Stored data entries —
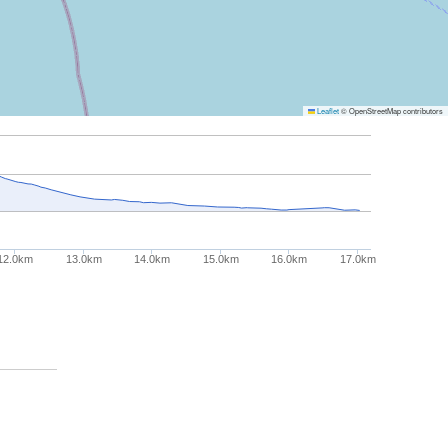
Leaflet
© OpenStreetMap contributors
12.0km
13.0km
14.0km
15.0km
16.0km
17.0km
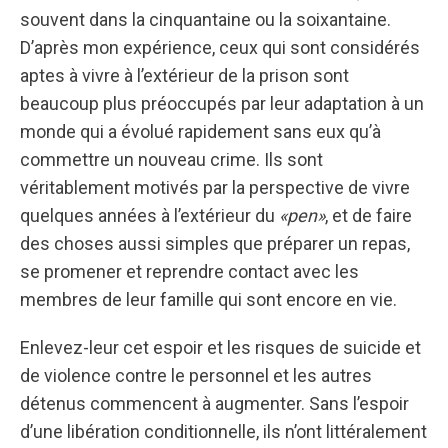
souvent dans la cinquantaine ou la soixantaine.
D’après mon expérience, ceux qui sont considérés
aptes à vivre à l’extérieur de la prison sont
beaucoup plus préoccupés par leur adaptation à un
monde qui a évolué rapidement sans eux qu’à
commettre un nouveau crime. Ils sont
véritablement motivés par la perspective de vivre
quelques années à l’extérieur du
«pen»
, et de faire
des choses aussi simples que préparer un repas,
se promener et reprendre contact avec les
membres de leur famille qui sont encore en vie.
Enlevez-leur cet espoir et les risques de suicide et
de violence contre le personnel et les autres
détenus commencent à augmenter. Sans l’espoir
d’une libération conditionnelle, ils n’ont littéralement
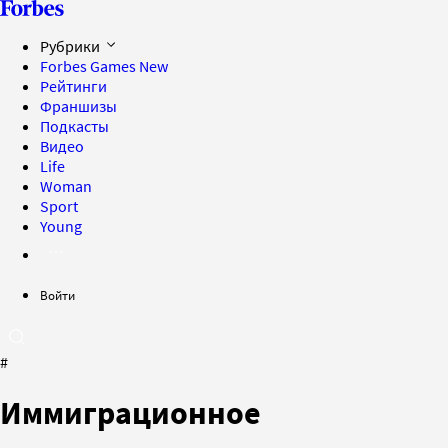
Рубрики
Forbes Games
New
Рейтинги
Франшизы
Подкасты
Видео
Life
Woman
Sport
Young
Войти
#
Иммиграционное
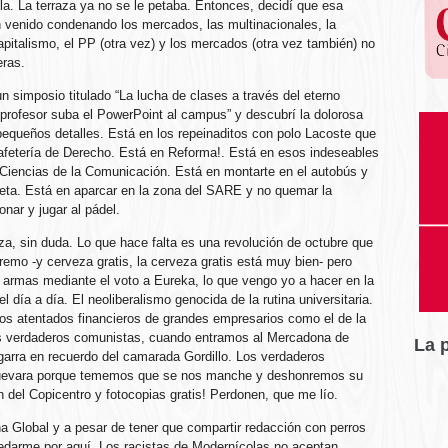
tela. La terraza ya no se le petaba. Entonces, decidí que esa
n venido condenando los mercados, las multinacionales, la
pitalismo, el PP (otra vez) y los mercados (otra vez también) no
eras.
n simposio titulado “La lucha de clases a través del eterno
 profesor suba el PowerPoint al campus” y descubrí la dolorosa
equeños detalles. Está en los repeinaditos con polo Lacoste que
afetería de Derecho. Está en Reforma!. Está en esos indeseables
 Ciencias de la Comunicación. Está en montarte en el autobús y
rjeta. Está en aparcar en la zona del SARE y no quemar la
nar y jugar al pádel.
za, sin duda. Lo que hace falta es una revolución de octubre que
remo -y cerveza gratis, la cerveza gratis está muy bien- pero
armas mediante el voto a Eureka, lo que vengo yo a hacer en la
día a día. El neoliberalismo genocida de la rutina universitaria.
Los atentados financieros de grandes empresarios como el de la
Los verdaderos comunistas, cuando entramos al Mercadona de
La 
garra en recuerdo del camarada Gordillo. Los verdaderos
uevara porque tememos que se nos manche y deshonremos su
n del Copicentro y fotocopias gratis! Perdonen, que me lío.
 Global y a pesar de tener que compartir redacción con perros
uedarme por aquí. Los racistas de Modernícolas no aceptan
--
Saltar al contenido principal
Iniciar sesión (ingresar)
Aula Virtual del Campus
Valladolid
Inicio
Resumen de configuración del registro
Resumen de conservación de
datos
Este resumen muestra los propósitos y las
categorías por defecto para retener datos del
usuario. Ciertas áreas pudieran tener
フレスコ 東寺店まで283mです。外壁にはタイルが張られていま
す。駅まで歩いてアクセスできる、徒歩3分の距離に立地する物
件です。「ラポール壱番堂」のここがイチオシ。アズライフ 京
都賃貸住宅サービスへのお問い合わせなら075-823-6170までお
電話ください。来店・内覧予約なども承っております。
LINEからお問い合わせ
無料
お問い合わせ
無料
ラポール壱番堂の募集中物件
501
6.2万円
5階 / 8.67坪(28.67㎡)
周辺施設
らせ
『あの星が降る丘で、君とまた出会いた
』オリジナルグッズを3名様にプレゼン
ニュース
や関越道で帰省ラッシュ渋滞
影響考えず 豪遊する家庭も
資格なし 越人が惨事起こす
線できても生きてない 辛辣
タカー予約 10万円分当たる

Exercise prompt —
In the entries above, the lines between the one holding "monde qui a évolué rapidement sans eux qu’à" and the one holding "Enlevez-leur cet espoir", inclusive, are to be printed exactly as written, and those alone.

Result —
monde qui a évolué rapidement sans eux qu’à
commettre un nouveau crime. Ils sont
véritablement motivés par la perspective de vivre
quelques années à l’extérieur du
«pen»
, et de faire
des choses aussi simples que préparer un repas,
se promener et reprendre contact avec les
membres de leur famille qui sont encore en vie.
Enlevez-leur cet espoir et les risques de suicide et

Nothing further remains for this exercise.